我执行 SHA-256 的输出不正确

Incorrect output from my implementation of SHA-256

对于个人项目,我正在 Python 3 中实现 SHA-256,但不使用 hashlib 模块(因为那样会破坏学习 SHA-256 工作原理的目的).我一直在使用 Wikipedia pseudocode,但我的代码给出了不正确的输出(与 hashlib 输出相比)。
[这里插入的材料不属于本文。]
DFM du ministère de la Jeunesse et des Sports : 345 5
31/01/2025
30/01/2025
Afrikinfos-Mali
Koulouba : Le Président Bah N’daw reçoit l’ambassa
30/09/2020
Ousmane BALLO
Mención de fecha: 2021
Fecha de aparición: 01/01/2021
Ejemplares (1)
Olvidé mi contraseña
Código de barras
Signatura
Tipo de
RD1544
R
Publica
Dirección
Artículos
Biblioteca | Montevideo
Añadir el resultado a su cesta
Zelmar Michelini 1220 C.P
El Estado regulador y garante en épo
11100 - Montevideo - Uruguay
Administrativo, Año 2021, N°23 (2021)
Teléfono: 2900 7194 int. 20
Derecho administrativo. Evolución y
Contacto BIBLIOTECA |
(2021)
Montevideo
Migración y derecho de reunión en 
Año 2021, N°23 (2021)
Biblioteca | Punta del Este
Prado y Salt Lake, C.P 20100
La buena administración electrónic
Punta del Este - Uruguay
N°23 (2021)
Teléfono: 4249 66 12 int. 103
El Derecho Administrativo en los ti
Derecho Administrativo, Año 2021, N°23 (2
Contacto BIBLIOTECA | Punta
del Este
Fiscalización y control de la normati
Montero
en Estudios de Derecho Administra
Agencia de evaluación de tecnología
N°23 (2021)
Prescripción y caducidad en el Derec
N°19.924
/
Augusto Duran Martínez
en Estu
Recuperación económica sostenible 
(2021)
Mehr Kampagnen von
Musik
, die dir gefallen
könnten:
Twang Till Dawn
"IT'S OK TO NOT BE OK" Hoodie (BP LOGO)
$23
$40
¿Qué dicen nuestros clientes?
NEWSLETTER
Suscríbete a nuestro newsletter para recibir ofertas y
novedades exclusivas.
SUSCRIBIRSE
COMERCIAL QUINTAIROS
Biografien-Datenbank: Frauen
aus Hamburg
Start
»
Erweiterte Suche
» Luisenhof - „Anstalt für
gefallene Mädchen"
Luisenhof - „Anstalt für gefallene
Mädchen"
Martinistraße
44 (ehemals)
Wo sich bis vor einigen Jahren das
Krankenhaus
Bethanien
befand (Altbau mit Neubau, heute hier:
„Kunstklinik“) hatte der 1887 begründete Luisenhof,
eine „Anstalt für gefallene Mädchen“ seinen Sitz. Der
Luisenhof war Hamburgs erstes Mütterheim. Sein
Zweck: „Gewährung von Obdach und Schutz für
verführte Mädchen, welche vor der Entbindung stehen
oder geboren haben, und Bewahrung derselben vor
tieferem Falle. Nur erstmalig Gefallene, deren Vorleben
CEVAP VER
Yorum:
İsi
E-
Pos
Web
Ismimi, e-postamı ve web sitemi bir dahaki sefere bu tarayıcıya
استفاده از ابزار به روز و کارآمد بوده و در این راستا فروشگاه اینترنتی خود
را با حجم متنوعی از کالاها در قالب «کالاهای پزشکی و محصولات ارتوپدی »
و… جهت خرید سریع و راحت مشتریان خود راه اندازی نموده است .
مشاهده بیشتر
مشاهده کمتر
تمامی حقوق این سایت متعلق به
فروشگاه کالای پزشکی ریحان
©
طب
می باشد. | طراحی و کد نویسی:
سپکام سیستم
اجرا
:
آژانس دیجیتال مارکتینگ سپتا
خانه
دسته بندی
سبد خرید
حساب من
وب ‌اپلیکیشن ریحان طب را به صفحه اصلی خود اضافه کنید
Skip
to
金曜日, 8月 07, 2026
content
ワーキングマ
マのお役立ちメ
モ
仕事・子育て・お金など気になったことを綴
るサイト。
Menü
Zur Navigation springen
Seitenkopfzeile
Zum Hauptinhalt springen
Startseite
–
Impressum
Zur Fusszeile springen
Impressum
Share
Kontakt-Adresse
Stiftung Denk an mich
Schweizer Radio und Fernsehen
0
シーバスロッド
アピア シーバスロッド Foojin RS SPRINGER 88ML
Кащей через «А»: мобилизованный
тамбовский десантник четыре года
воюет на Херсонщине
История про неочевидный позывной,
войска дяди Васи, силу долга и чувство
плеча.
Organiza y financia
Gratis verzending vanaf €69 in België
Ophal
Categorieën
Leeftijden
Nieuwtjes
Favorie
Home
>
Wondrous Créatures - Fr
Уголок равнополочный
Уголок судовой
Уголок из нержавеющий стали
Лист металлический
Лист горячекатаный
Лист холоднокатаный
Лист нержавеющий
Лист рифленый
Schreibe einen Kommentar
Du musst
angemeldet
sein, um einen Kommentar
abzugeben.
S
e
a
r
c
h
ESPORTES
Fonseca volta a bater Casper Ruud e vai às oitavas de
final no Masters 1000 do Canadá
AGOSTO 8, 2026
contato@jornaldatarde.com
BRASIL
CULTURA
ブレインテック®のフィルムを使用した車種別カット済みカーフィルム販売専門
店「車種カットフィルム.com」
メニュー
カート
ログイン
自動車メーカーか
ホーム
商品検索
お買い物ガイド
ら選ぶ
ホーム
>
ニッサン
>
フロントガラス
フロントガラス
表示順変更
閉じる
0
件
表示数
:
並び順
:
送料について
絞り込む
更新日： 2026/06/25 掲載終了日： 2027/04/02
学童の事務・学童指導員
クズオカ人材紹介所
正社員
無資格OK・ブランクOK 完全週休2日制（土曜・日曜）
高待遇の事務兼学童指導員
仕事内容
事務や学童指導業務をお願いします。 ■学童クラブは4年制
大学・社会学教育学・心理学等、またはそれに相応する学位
我已经盯着代码看了一个小时了,除了头疼之外,我一直没有找到我做错了什么。

代码:

#!/usr/bin/env python3

import hashlib
import sys

# ror function taken from 
def ror(val, r_bits, max_bits=32):
    return ((val & (2**max_bits-1)) >> r_bits%max_bits)|(val << (max_bits-(r_bits%max_bits)) & (2**max_bits-1))

h = [0x6a09e667, 0xbb67ae85, 0x3c6ef372, 0xa54ff53a, 0x510e527f, 0x9b05688c, 0x1f83d9ab, 0x5be0cd19]

k = [0x428a2f98, 0x71374491, 0xb5c0fbcf, 0xe9b5dba5, 0x3956c25b, 0x59f111f1, 0x923f82a4, 0xab1c5ed5,
   0xd807aa98, 0x12835b01, 0x243185be, 0x550c7dc3, 0x72be5d74, 0x80deb1fe, 0x9bdc06a7, 0xc19bf174,
   0xe49b69c1, 0xefbe4786, 0x0fc19dc6, 0x240ca1cc, 0x2de92c6f, 0x4a7484aa, 0x5cb0a9dc, 0x76f988da,
   0x983e5152, 0xa831c66d, 0xb00327c8, 0xbf597fc7, 0xc6e00bf3, 0xd5a79147, 0x06ca6351, 0x14292967,
   0x27b70a85, 0x2e1b2138, 0x4d2c6dfc, 0x53380d13, 0x650a7354, 0x766a0abb, 0x81c2c92e, 0x92722c85,
   0xa2bfe8a1, 0xa81a664b, 0xc24b8b70, 0xc76c51a3, 0xd192e819, 0xd6990624, 0xf40e3585, 0x106aa070,
   0x19a4c116, 0x1e376c08, 0x2748774c, 0x34b0bcb5, 0x391c0cb3, 0x4ed8aa4a, 0x5b9cca4f, 0x682e6ff3,
   0x748f82ee, 0x78a5636f, 0x84c87814, 0x8cc70208, 0x90befffa, 0xa4506ceb, 0xbef9a3f7, 0xc67178f2]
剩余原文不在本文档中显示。